Ela considera "uma forte articulação" o movimento para reverter a ação do Programa Assistir. "Não naquilo que ele é positivo, o programa auxilia alguns prestadores repassando para eles algum recurso, no entanto, ele prejudica prestadores que já tinham toda uma assistência organizada, toda uma rede de prestação de serviços para municípios no entorno, mantendo este usuário vinculado a esses prestadores no seu entorno", frisou. A presidente da Fundação Hospital Centenário, Lilian Silva, também esteve presente.

*Colaborou: Isabella Belli

Perdas dos hospitais chegam a R$ 250 milhões

Na semana passada, Vanazzi destacou que a Granpal espera até dia 30 por uma posição do Estado. "Estamos com uma campanha publicitária para ser lançada e só faremos isso depois do dia 30, conforme a resposta. A região metropolitana deve perder 250 milhões de recursos em hospitais. Não aceitamos nenhuma perda de receita", disse ao Jornal VS.

No mesmo dia, Pascoal reforçou o prazo dado ao Palácio Piratini para tratar do tema. "O governo do Estado se comprometeu em apresentar uma nova proposta, ajustada, até o final deste mês. Sendo assim, é razoável que esgotemos a nossa capacidade de diálogo. Apenas diante do insucesso desta condução é que iremos levar adiante outras medidas, como a judicialização, por exemplo. Teremos, se necessário, o mês de dezembro para estes encaminhamentos", ponderou.

Preocupação

A deputada Patrícia Alba (MDB), que presidirá os trabalhos da comissão, acredita em agilidade. "Pretendemos fazer o relatório em menos de 30 dias, porque já houve um recuo do governo de não colocar o projeto em prática no mês de agosto, como era o plano inicial."

Segundo Patrícia, a Comissão ouvirá todos os lados envolvidos na questão, o que inclui representantes dos municípios e do governo estadual. "Vamos mostrar que da forma como estão fazendo vão destruir todo o sistema de saúde do Estado." A primeira reunião, dia 26, será interna, mas já na segunda-feira começam a ser ouvidos os primeiros representantes de municípios e Estado.

Posição

Presidente da Casa, e aliado da gestão Leite, o deputado Gabriel Souza (MDB) quer adequações que garantam recursos a hospitais que terão perda de recursos. "A saída é aumentar o repasse para os hospitais desfinanciados. O pagamento por produção já é assim, é que tinha poucos com orçamentação."

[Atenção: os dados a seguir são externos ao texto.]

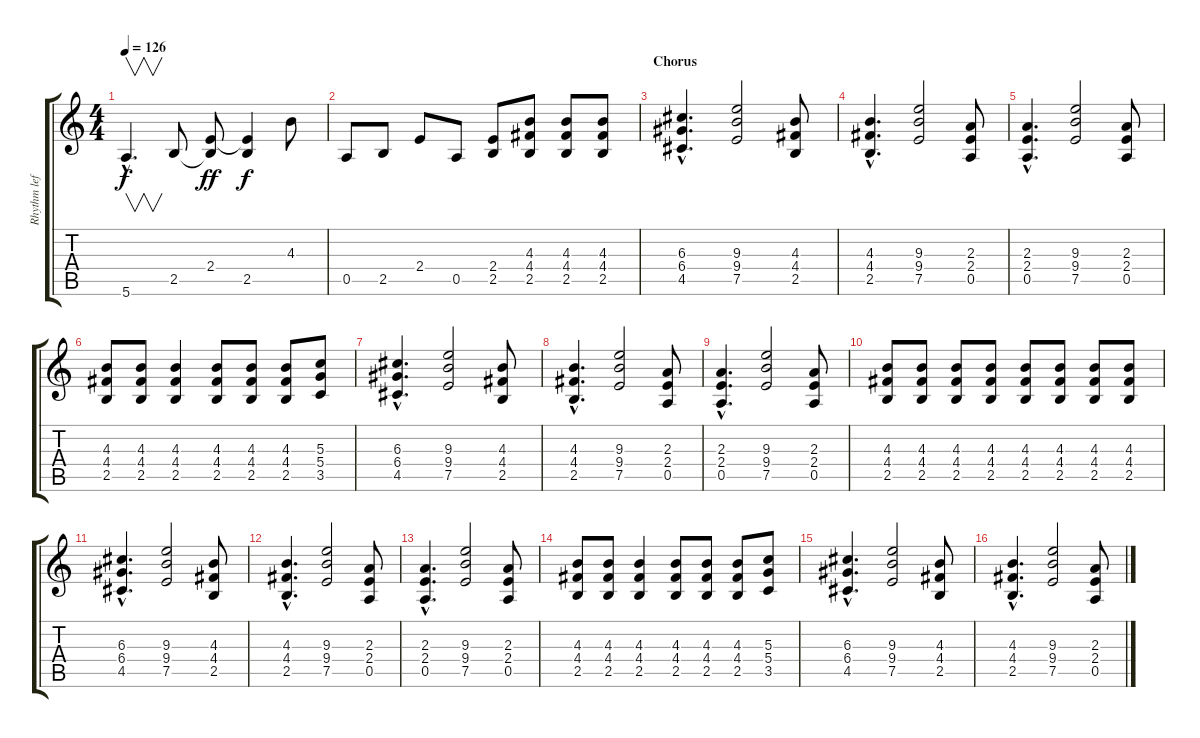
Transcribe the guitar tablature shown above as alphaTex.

\track ("Rhythm left" "Rhythm lef") {instrument overdrivenguitar}
\staff {score tabs}
\tuning (E4 B3 G3 D3 A2 E2) {hide}
\ts (4 4)
\tempo 126
\clef g2
\ks c
5.6{hac}.4{v d dy f} 2.5.8 (2.4 2.5{t}).8{dy ff} (2.4{t} 2.5).4{dy f} 4.3.8 |
0.5.8 2.5.8 2.4.8 0.5.8 (2.4 2.5).8 (4.3 4.4 2.5).8 (4.3 4.4 2.5).8 (4.3 4.4 2.5).8 |
\section ("" "Chorus")
(6.3{hac} 6.4{hac} 4.5{hac}).4{d} (9.3 9.4 7.5).2 (4.3 4.4 2.5).8 |
(4.3{hac} 4.4{hac} 2.5{hac}).4{d} (9.3 9.4 7.5).2 (2.3 2.4 0.5).8 |
(2.3{hac} 2.4{hac} 0.5{hac}).4{d} (9.3 9.4 7.5).2 (2.3 2.4 0.5).8 |
(4.3 4.4 2.5).8 (4.3 4.4 2.5).8 (4.3 4.4 2.5).4 (4.3 4.4 2.5).8 (4.3 4.4 2.5).8 (4.3 4.4 2.5).8 (5.3 5.4 3.5).8 |
(6.3{hac} 6.4{hac} 4.5{hac}).4{d} (9.3 9.4 7.5).2 (4.3 4.4 2.5).8 |
(4.3{hac} 4.4{hac} 2.5{hac}).4{d} (9.3 9.4 7.5).2 (2.3 2.4 0.5).8 |
(2.3{hac} 2.4{hac} 0.5{hac}).4{d} (9.3 9.4 7.5).2 (2.3 2.4 0.5).8 |
(4.3 4.4 2.5).8 (4.3 4.4 2.5).8 (4.3 4.4 2.5).8 (4.3 4.4 2.5).8 (4.3 4.4 2.5).8 (4.3 4.4 2.5).8 (4.3 4.4 2.5).8 (4.3 4.4 2.5).8 |
(6.3{hac} 6.4{hac} 4.5{hac}).4{d} (9.3 9.4 7.5).2 (4.3 4.4 2.5).8 |
(4.3{hac} 4.4{hac} 2.5{hac}).4{d} (9.3 9.4 7.5).2 (2.3 2.4 0.5).8 |
(2.3{hac} 2.4{hac} 0.5{hac}).4{d} (9.3 9.4 7.5).2 (2.3 2.4 0.5).8 |
(4.3 4.4 2.5).8 (4.3 4.4 2.5).8 (4.3 4.4 2.5).4 (4.3 4.4 2.5).8 (4.3 4.4 2.5).8 (4.3 4.4 2.5).8 (5.3 5.4 3.5).8 |
(6.3{hac} 6.4{hac} 4.5{hac}).4{d} (9.3 9.4 7.5).2 (4.3 4.4 2.5).8 |
(4.3{hac} 4.4{hac} 2.5{hac}).4{d} (9.3 9.4 7.5).2 (2.3 2.4 0.5).8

Como forma de pressionar o governo, Souza adiou a votação da Lei Orçamentária Anual (LOA), que entraria na pauta do dia da próxima semana. Segundo ele, é preciso que as mudanças do projeto sejam feitas antes, ou será preciso prever um aumento de repasse para a saúde no texto. Souza diz acreditar em um consenso por considerar o governador "um homem aberto ao diálogo".

Perdas

Previsto para entrar em vigor em janeiro de 2022, o Programa Assistir altera os critérios para repasses aos hospitais municipais. De acordo com a Granpal, os municípios da região seriam os mais afetados, com perdas que podem chegar a R$ 205 milhões. Também integram a comissão os deputados Valdeci Oliveira (PT), Marcus Vinícius (PP), Vilmar Lourenço (PSL) e Elizandro Sabino (PTB).

Granpal programa ações e não descarta judicializar

Segundo Fatima, os prefeitos já tiveram diversas conversas com membros do governo que têm apresentado algumas mudanças. A Granpal prepara uma campanha, caso o governo estadual não atenda as reivindicações dentro do último prazo estabelecido, 30 de novembro. Durante o lançamento da Comissão, prefeitos utilizavam adesivo protestando contra a perda de R$ 205 milhões de recursos destinados aos hospitais.

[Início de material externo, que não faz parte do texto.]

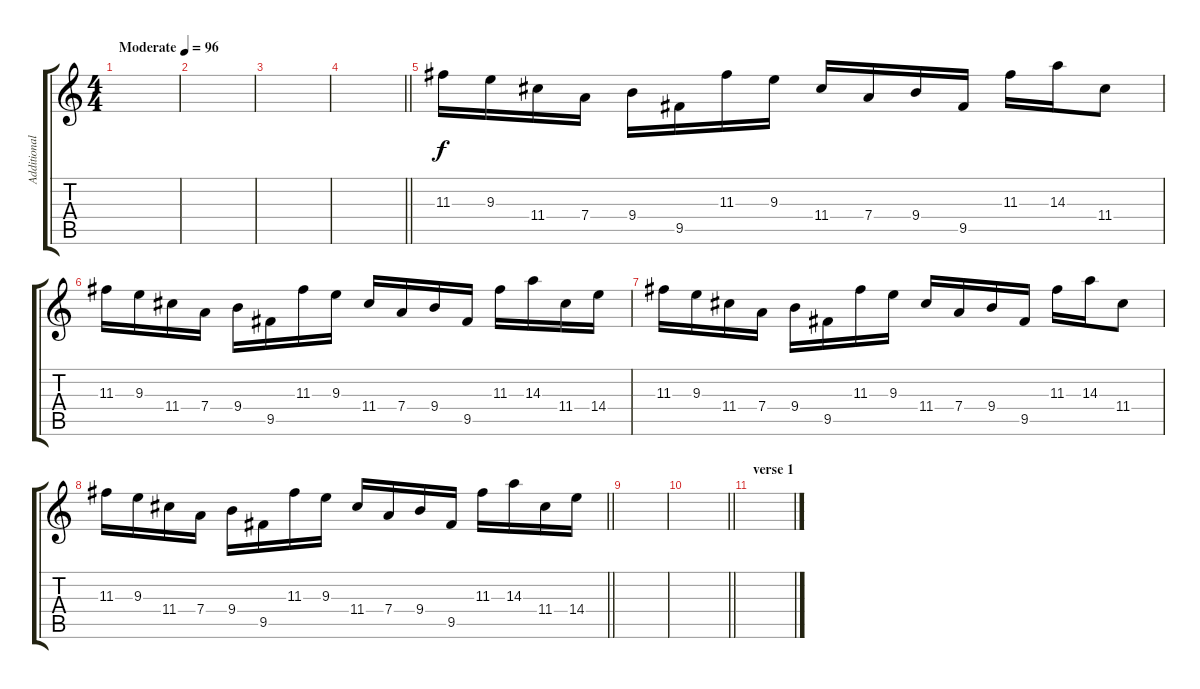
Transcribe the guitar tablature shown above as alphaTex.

Além de alertar a população, a campanha também é uma forma de pressionar o governo. "Usamos de todos os meios possíveis para que o Estado entenda (a situação) e a população perceba que (o projeto) será a perda de recursos para estes hospitais", afirmou Fatima.

A vice-presidente da Granpal também confirmou que a Comissão deve ser a última tentativa de diálogo político. Caso ela não tenha efeito, a Granpal deve judicializar a questão, levando o programa Assistir aos tribunais, como já haviam antecipado na semana passada os prefeitos de São Leopoldo, Ary Vanazzi (PT), e de Esteio, Leonardo Pascoal (Progressistas).